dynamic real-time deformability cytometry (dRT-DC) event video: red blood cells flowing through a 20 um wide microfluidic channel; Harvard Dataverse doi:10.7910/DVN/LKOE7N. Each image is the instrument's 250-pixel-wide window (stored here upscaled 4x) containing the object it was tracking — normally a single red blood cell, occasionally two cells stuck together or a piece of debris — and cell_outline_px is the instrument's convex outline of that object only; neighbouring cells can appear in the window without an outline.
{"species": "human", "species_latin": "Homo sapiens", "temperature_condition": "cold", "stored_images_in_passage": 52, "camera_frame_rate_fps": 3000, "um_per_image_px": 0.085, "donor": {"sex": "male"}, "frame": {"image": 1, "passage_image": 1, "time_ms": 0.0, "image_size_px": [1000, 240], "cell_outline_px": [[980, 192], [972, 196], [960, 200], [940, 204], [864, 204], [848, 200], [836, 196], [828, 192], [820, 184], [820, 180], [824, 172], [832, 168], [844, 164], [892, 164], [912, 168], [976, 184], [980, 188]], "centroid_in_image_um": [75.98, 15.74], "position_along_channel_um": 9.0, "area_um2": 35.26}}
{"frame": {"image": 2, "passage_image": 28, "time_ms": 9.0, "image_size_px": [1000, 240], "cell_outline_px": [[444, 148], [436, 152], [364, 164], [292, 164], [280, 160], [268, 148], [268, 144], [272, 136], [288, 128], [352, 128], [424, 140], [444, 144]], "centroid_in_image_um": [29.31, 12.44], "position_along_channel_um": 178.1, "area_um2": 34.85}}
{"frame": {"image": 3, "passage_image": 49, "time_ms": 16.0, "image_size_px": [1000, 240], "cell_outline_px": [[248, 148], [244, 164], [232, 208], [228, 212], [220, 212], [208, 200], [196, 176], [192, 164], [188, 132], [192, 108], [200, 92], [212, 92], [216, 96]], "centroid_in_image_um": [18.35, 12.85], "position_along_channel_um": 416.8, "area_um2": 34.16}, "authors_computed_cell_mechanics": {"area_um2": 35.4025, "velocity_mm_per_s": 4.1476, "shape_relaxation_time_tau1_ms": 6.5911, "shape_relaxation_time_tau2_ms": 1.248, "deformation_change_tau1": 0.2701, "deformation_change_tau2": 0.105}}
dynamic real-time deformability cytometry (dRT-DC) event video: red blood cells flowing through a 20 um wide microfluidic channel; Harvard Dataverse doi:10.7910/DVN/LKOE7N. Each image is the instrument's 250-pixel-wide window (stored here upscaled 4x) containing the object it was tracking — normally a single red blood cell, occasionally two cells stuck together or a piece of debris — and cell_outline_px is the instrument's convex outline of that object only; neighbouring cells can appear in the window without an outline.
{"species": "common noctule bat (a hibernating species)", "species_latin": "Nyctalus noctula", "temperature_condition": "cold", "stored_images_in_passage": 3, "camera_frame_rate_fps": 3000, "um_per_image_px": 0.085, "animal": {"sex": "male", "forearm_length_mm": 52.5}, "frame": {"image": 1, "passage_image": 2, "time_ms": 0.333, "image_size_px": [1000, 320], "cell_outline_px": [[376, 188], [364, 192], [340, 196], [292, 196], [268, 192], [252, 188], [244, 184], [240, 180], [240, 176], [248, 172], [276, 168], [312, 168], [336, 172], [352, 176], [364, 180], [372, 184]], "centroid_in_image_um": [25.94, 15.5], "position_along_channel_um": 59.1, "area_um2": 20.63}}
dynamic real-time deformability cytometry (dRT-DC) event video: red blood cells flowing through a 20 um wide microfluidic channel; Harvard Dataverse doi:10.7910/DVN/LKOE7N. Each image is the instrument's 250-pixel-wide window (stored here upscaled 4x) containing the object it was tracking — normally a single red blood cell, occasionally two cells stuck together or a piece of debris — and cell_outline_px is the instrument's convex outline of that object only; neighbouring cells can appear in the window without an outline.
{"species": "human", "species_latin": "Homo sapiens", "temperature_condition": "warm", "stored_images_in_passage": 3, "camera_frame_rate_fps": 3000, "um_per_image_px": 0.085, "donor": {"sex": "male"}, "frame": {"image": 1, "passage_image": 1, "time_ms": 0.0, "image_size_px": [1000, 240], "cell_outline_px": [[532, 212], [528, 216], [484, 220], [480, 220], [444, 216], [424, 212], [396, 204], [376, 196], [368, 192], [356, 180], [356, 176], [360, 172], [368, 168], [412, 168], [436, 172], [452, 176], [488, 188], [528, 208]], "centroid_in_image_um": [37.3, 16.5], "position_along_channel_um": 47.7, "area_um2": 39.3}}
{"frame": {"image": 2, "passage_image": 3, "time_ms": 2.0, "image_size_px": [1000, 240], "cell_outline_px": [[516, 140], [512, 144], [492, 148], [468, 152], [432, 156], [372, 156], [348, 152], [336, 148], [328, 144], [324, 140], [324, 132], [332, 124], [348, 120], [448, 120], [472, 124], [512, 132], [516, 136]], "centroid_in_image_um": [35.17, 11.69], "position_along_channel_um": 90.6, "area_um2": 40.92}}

------------------------------------

◆ **What to do**
Repeat the data exactly. Leave nothing out.

◆ **Solution to the exercise**
dynamic real-time deformability cytometry (dRT-DC) event video: red blood cells flowing through a 20 um wide microfluidic channel; Harvard Dataverse doi:10.7910/DVN/LKOE7N. Each image is the instrument's 250-pixel-wide window (stored here upscaled 4x) containing the object it was tracking — normally a single red blood cell, occasionally two cells stuck together or a piece of debris — and cell_outline_px is the instrument's convex outline of that object only; neighbouring cells can appear in the window without an outline.
{"species": "human", "species_latin": "Homo sapiens", "temperature_condition": "cold", "stored_images_in_passage": 52, "camera_frame_rate_fps": 3000, "um_per_image_px": 0.085, "donor": {"sex": "male"}, "frame": {"image": 1, "passage_image": 1, "time_ms": 0.0, "image_size_px": [1000, 240], "cell_outline_px": [[980, 192], [972, 196], [960, 200], [940, 204], [864, 204], [848, 200], [836, 196], [828, 192], [820, 184], [820, 180], [824, 172], [832, 168], [844, 164], [892, 164], [912, 168], [976, 184], [980, 188]], "centroid_in_image_um": [75.98, 15.74], "position_along_channel_um": 9.0, "area_um2": 35.26}}
{"frame": {"image": 2, "passage_image": 28, "time_ms": 9.0, "image_size_px": [1000, 240], "cell_outline_px": [[444, 148], [436, 152], [364, 164], [292, 164], [280, 160], [268, 148], [268, 144], [272, 136], [288, 128], [352, 128], [424, 140], [444, 144]], "centroid_in_image_um": [29.31, 12.44], "position_along_channel_um": 178.1, "area_um2": 34.85}}
{"frame": {"image": 3, "passage_image": 49, "time_ms": 16.0, "image_size_px": [1000, 240], "cell_outline_px": [[248, 148], [244, 164], [232, 208], [228, 212], [220, 212], [208, 200], [196, 176], [192, 164], [188, 132], [192, 108], [200, 92], [212, 92], [216, 96]], "centroid_in_image_um": [18.35, 12.85], "position_along_channel_um": 416.8, "area_um2": 34.16}, "authors_computed_cell_mechanics": {"area_um2": 35.4025, "velocity_mm_per_s": 4.1476, "shape_relaxation_time_tau1_ms": 6.5911, "shape_relaxation_time_tau2_ms": 1.248, "deformation_change_tau1": 0.2701, "deformation_change_tau2": 0.105}}
dynamic real-time deformability cytometry (dRT-DC) event video: red blood cells flowing through a 20 um wide microfluidic channel; Harvard Dataverse doi:10.7910/DVN/LKOE7N. Each image is the instrument's 250-pixel-wide window (stored here upscaled 4x) containing the object it was tracking — normally a single red blood cell, occasionally two cells stuck together or a piece of debris — and cell_outline_px is the instrument's convex outline of that object only; neighbouring cells can appear in the window without an outline.
{"species": "common noctule bat (a hibernating species)", "species_latin": "Nyctalus noctula", "temperature_condition": "cold", "stored_images_in_passage": 3, "camera_frame_rate_fps": 3000, "um_per_image_px": 0.085, "animal": {"sex": "male", "forearm_length_mm": 52.5}, "frame": {"image": 1, "passage_image": 2, "time_ms": 0.333, "image_size_px": [1000, 320], "cell_outline_px": [[376, 188], [364, 192], [340, 196], [292, 196], [268, 192], [252, 188], [244, 184], [240, 180], [240, 176], [248, 172], [276, 168], [312, 168], [336, 172], [352, 176], [364, 180], [372, 184]], "centroid_in_image_um": [25.94, 15.5], "position_along_channel_um": 59.1, "area_um2": 20.63}}
dynamic real-time deformability cytometry (dRT-DC) event video: red blood cells flowing through a 20 um wide microfluidic channel; Harvard Dataverse doi:10.7910/DVN/LKOE7N. Each image is the instrument's 250-pixel-wide window (stored here upscaled 4x) containing the object it was tracking — normally a single red blood cell, occasionally two cells stuck together or a piece of debris — and cell_outline_px is the instrument's convex outline of that object only; neighbouring cells can appear in the window without an outline.
{"species": "human", "species_latin": "Homo sapiens", "temperature_condition": "warm", "stored_images_in_passage": 3, "camera_frame_rate_fps": 3000, "um_per_image_px": 0.085, "donor": {"sex": "male"}, "frame": {"image": 1, "passage_image": 1, "time_ms": 0.0, "image_size_px": [1000, 240], "cell_outline_px": [[532, 212], [528, 216], [484, 220], [480, 220], [444, 216], [424, 212], [396, 204], [376, 196], [368, 192], [356, 180], [356, 176], [360, 172], [368, 168], [412, 168], [436, 172], [452, 176], [488, 188], [528, 208]], "centroid_in_image_um": [37.3, 16.5], "position_along_channel_um": 47.7, "area_um2": 39.3}}
{"frame": {"image": 2, "passage_image": 3, "time_ms": 2.0, "image_size_px": [1000, 240], "cell_outline_px": [[516, 140], [512, 144], [492, 148], [468, 152], [432, 156], [372, 156], [348, 152], [336, 148], [328, 144], [324, 140], [324, 132], [332, 124], [348, 120], [448, 120], [472, 124], [512, 132], [516, 136]], "centroid_in_image_um": [35.17, 11.69], "position_along_channel_um": 90.6, "area_um2": 40.92}}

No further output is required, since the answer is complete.